Considering how Wal-Mart is evolving, this is a reasonable development, should it take. The chain has already begun making arrangements to ship online orders directly from its stores to cut down on transportation costs and get products to their destination ASAP (in the ideal situation, faster than Amazon.com can).

The strategy is implemented in 25 stores, and Wal-Mart intends to double that number this year, and go upward from there.

This potential new development sounds like a swell way for Wal-Mart to transition into the King of local delivery service. It also has a nice touch to it – a kind of benevolence, which is unusual for the super-chain repeatedly scolded for its poor ethics throughout the years.

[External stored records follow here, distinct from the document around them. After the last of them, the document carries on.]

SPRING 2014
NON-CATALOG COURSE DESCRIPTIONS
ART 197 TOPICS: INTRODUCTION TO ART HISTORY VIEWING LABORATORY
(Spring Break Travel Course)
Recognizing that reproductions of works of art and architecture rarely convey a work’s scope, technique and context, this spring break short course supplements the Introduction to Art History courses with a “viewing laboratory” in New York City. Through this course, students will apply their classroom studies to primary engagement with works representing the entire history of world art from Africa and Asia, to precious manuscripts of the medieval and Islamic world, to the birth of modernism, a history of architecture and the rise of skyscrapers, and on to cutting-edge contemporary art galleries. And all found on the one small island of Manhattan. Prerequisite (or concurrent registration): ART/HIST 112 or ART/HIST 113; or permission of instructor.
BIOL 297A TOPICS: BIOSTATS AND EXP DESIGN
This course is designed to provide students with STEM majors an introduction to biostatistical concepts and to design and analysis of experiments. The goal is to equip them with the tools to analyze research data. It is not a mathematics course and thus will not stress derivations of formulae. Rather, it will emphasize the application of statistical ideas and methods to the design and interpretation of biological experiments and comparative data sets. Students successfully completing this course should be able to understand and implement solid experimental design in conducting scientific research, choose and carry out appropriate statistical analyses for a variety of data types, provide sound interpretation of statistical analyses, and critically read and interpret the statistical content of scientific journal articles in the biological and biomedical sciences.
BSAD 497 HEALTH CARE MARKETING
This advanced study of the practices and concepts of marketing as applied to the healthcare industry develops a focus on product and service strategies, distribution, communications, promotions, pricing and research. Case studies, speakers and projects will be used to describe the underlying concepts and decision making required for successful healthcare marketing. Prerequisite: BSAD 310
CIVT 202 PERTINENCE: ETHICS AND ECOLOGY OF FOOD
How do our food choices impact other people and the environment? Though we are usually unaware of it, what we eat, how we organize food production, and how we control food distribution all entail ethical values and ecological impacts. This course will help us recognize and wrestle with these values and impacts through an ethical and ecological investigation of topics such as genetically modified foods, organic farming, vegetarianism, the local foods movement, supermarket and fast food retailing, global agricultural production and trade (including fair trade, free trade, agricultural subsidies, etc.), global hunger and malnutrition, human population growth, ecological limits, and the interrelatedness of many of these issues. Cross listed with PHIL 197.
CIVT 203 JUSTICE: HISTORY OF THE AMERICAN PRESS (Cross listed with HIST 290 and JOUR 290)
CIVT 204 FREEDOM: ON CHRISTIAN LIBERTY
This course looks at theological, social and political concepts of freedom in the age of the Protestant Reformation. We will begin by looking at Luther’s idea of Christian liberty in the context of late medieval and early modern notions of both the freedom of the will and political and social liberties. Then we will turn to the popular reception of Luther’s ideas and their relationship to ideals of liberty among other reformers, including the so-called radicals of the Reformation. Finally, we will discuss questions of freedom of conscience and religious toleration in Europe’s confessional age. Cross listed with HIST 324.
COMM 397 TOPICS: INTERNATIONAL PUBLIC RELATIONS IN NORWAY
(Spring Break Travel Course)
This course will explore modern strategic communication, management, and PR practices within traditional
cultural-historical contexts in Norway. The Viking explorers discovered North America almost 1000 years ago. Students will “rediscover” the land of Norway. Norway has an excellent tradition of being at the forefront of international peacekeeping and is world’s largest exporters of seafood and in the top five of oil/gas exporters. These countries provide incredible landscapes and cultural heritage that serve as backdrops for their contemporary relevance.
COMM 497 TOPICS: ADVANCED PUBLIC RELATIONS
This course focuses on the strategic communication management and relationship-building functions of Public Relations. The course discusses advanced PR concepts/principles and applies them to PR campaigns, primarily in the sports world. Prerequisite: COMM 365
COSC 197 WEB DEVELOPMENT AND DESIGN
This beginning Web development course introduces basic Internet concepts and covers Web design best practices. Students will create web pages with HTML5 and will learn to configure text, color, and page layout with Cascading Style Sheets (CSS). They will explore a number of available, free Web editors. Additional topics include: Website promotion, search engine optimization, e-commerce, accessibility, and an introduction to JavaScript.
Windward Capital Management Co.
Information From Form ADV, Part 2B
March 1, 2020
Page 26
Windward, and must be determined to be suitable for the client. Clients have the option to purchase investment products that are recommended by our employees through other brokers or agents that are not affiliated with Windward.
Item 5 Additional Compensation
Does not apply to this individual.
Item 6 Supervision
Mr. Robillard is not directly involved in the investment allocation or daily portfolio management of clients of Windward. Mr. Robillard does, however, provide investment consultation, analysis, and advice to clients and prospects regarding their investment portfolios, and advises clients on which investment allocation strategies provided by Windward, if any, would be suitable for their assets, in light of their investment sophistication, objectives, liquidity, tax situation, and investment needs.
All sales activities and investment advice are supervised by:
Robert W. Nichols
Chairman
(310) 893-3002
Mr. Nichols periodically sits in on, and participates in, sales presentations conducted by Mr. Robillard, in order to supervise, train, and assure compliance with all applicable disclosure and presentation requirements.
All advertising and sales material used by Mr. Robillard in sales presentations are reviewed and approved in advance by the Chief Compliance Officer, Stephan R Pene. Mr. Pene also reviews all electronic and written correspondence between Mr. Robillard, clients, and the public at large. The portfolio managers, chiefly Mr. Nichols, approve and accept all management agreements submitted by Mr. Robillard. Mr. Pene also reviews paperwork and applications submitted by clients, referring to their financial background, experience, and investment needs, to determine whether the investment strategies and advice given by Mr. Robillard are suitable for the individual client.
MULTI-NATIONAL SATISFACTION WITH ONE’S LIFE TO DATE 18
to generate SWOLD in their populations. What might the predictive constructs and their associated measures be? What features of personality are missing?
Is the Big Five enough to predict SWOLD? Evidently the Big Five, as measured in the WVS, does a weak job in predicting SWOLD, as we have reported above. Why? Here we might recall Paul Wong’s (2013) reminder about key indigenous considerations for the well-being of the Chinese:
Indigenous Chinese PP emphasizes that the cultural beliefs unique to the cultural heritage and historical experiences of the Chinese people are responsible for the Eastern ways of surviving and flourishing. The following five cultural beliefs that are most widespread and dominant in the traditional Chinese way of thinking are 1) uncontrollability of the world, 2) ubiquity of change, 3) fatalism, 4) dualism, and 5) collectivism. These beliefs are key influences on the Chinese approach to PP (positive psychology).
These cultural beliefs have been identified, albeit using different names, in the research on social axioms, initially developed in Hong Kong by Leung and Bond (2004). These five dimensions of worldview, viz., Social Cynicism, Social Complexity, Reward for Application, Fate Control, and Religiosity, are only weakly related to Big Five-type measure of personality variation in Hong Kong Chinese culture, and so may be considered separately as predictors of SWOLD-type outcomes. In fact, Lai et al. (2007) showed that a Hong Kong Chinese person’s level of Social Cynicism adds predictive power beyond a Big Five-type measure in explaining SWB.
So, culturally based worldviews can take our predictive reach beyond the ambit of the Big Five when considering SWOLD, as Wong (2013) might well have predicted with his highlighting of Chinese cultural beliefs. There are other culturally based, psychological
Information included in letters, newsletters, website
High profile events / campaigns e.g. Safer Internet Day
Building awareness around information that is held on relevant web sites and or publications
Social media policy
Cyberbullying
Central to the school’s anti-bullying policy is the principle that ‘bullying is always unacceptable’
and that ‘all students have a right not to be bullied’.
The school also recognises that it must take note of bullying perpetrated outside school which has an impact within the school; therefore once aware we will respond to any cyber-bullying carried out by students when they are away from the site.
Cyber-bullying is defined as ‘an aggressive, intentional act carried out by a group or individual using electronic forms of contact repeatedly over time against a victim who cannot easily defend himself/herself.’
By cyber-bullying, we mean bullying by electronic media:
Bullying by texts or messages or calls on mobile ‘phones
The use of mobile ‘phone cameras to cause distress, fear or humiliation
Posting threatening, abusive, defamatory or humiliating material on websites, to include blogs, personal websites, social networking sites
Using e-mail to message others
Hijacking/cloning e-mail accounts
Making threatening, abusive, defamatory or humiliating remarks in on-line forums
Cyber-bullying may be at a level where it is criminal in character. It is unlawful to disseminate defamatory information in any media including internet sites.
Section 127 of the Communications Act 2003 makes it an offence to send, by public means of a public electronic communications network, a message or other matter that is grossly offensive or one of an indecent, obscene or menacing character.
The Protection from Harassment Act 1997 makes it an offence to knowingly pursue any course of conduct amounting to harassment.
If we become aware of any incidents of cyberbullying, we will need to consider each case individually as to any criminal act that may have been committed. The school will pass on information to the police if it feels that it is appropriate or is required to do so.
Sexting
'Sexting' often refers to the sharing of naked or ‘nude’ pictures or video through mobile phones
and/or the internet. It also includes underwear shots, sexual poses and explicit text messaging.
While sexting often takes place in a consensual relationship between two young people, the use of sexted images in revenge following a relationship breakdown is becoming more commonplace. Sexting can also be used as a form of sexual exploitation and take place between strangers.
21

In the scenario that Wal-Mart gets local customers to take on shipping responsibilities, it would work something like this: Customers would basically be renting out their cars to Wal-Mart, as well as their chauffeuring services, and their time of course. If this does happen, it’ll be fascinating to see how the company would be able to pull it off without a hitch, and how the program would function.

Would these customers become employees? How would scheduling and allotment be organized? What if a deadbeat doesn't “show up for work” one day and the last Tickle-Me-Elmo – property of Wal-Mart – was in his trunk?

Wal-Mart suggests it doesn't have all the planning worked out yet. Jeff McAllister, senior vice president of Wal-Mart U.S. Innovations, says the idea is still in the brainstorming stage, but that it's a possible reality “in a year or two.”

Wal-Mart's net worth is just shy of a hundred billion dollars...How much do you think it will pay its delivery boys and girls?